Jason P. Vachon, MD
Varicose veins can certainly be an aesthetic problem. But they can also cause significant discomfort and affect quality of life.
We have all heard of varicose veins, but their cause is not always fully understood. Varicose veins are usually the result of abnormal blood flow caused by faulty valves. The veins in the body bring blood back from the tissues to the heart and lungs for oxygen. In diseased veins, however, blood may actually flow the wrong way. This is especially true in the legs, where returning blood has to fight gravity.
The result can be veins that become enlarged, painful, and unsightly. The most common symptoms are shooting pains and itching around the varicose veins. Additionally, some patients may experience:
sores which usually form on the ankle and are slow to heal
Blood clots that form in varicose veins, leading to a painful inflammatory reaction (these are rarely life threatening and are different from those in deeper veins that might travel to the heart and lungs)
Women are more likely to develop varicose veins than men. This is especially true for women who have had multiple children. Varicose veins can also develop and worsen with age.
Genetics can also play a role. If you have close family members who have varicose veins, you are more likely to develop them yourself.
What are the most effective treatments for varicose veins?
Compression stockings (socks that compress the leg from the ankle upwards, helping blood flow to the leg) can be very effective in helping to manage symptoms related to varicose veins. However, many patients find the stockings uncomfortable to wear.
There are a variety of minimally invasive outpatient treatments to help treat varicose veins. In the unlikely event of an adverse reaction to any of the medications used during the procedures, being in a hospital setting ensures patients have prompt access to any emergency medical care they may need.
Here are some treatment options:
thermal ablation (laser or radiofrequency)
vein removal (phlebectomy)
injection of agents to scar small veins to make them disappear (sclerotherapy)
These treatment options require incisions less than a quarter inch. Patients can usually go home 30 minutes after their procedure and resume most routine activities within 24 hours. However, patients should refrain from more strenuous exercise for two weeks after most procedures. Patients can expect some discomfort usually for one to two weeks afterwards. This is usually effectively managed with over-the-counter medications such as acetaminophen or ibuprofen.
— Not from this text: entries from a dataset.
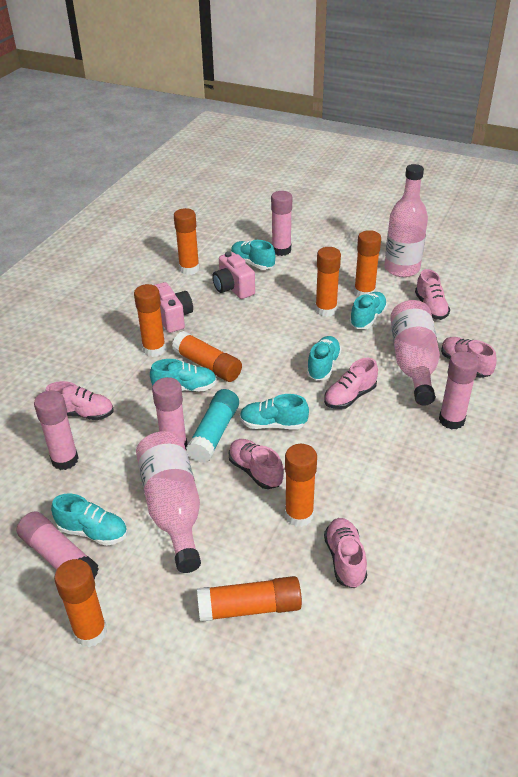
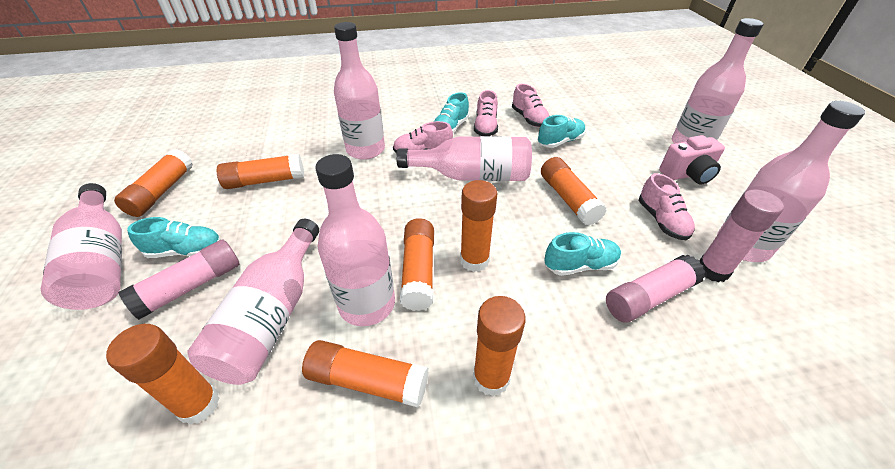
pink bottle: [136,431,201,573] [384,164,428,277] [390,300,440,406] = 3 -> [41,183,122,310] [188,219,319,385] [315,154,395,326] [334,22,385,160] [396,136,532,181] [672,18,764,144] [717,101,865,262] = 7
pink camera: [154,282,193,333] [212,252,255,299] = 2 -> [659,135,725,185] = 1
pink glue stick: [17,511,99,579] [34,390,79,470] [152,377,187,450] [271,191,292,256] [439,351,479,429] = 5 -> [118,240,240,320] [606,255,705,323] [699,189,784,282] = 3
pink shoe: [46,381,114,420] [229,439,284,489] [324,358,378,409] [324,518,367,588] [415,269,450,320] [441,337,497,377] = 6 -> [393,121,453,153] [474,90,498,136] [512,84,549,127] [639,173,695,240] = 4
turquoise glue stick: [186,389,239,463] = 1 -> none = 0
turquoise shoe: [51,494,128,546] [150,359,217,391] [231,240,275,270] [240,394,309,430] [307,336,342,380] [349,292,387,329] = 6 -> [127,217,221,258] [434,92,469,133] [538,115,586,148] [544,232,621,276] = 4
Home remedies and prevention
Many websites promote a variety of home remedies for varicose veins, but there isn’t much research to back up most of these claims. Although most home remedies are unlikely to be harmful, it is always best to discuss them with your doctor before trying them.
Although there is no way to prevent varicose veins from forming, being overweight has been suggested as a risk factor for developing varicose veins. Maintaining a healthy diet and exercising regularly can be helpful in managing your weight and can help prevent them.
Jason P. Vachon, MD, is a vascular and interventional radiologist at Rhode Island Medical Imaging. He specializes in the treatment of varicose veins and chronic venous problems. Newport Hospital provides this monthly column for the Newport Daily News.